I was always freaked out at spider monkeys as a kid. I thought they had 8 legs and arms.


----------



## sadayo (Aug 26, 2007)

Monkeys are very intelligent creatures. I think it's the eyes that create the fear, though. It's like they sit there and observe your actions while sceaming up something evil. (Sorry cat lovers out there, but I think of cats the same way. I will NEVER own a cat, because I just know I would wake up one night and the cat would be sitting on my bed staring at me.)


----------



## Frighteners Entertainment (Jan 24, 2006)

slimy said:


> Are you talking about FE, or are you talking about monkeys?


You would think so, huh?



DeathTouch said:


> Does it matter?
> 
> I heard some good news about Jeff too. I heard that they are setting up an apple booth at Ironstock, so that haunters can throw apples at him. If you hit him in the face, you get a beer from his private stock.


No soup for you!


----------



## ScareShack (May 26, 2006)

I like monkeys. Dont see them to be scary except the ones in the movie Congo.
I am trying to breed some Flying Monkeys, that could be scary.


----------



## Big Howlin (Jul 15, 2006)

hard to breed.


----------



## ScareShack (May 26, 2006)

Big Howlin said:


> hard to breed.


kinda, they are. I think I have the correct formula now.
hopefully it will work. Just imagine monkeys flying in the sky and perched on ur roof top.


----------



## Big Howlin (Jul 15, 2006)

They're great for getting your morning paper.


----------



## uncle willie (Apr 13, 2004)

scary is a clown with a pet monkey!


----------



## Big Howlin (Jul 15, 2006)

but nothing compared to clown monkeys.


----------



## Revenant (Mar 17, 2007)

> scary is a clown with a pet monkey!


Or worse, a monkey with a pet clown.



> but nothing compared to clown monkeys.


_FLYING_ clown monkeys. Wearing little fezzes and carrying big stripey mallets.
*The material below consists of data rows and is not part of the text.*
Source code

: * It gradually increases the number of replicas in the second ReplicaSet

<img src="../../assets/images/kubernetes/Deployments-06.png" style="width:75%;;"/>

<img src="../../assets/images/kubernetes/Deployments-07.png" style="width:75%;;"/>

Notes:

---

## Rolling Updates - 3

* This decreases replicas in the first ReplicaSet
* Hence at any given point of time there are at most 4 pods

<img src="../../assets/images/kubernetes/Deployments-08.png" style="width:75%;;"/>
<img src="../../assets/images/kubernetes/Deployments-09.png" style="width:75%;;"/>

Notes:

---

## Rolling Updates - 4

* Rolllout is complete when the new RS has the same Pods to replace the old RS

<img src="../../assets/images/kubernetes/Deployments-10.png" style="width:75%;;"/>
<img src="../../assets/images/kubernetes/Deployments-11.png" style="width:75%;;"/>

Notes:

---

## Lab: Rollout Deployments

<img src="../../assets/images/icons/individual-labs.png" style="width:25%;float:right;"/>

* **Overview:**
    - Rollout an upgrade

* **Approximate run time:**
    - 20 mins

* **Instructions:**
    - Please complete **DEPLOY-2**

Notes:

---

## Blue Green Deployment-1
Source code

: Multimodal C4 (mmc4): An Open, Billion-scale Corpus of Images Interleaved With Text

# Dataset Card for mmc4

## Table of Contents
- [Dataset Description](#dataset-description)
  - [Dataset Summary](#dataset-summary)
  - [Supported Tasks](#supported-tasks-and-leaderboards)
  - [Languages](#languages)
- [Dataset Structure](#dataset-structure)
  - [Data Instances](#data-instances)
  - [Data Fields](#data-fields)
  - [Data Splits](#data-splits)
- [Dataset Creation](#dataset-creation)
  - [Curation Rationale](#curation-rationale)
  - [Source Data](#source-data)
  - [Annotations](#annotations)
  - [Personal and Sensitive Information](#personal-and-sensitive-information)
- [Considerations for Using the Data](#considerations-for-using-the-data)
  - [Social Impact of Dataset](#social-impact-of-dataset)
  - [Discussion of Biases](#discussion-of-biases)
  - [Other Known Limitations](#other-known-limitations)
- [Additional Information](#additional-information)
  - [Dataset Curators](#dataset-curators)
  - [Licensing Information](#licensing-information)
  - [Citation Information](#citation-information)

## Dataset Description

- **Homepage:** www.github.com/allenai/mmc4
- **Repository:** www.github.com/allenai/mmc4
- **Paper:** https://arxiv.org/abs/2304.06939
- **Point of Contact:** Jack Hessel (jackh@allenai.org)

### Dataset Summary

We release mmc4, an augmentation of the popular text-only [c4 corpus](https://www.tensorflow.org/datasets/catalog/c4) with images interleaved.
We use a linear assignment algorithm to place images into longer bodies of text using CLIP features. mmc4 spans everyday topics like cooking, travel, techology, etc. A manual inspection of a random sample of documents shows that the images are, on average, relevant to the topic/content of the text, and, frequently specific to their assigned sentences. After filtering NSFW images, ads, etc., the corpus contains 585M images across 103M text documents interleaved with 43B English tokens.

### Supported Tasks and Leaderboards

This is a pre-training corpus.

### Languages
Wooo. I'd better stop right there. It's just getting too scary.


----------



## ScareShack (May 26, 2006)

u guys just wait..make fun........they are being bread! Im breading the flying monkeys after a lot of research. These will be like the one's in The Wizard of OZ.
may take at least a year untill we see them flying!
They are coming.
God im starting to hate monkeys!


----------



## Hauntiholik (May 17, 2006)

Breading flying monkeys? Will they be deep fat fried or baked? Mmmm, mmm, mmm. Tastes like chicken!


----------



## BRAinDead (Jan 12, 2007)

I've ignored this thread for days, thinking "monkeys aren't scary."

However, the family went to the zoo today and me and my wife both came home with a great sense of unease regarding the gorilla exhibit (yeah, I know, they're apes, not monkeys - but close enough). Gorillas are about the scariest, creepiest animal out there. 

They seemed to look out the glass of their exhibit with an expression on their face that said, "If it weren't for this 1 inch thick plexiglass between us, I'd be tearing you into little tiny pieces right now".

The orangutans did not look physically dangerous, but their facial expressions showed just as much contempt for the human species.


----------



## Lady Nyxie (Aug 30, 2006)

See, I told you they were scary!


----------



## Big Howlin (Jul 15, 2006)




----------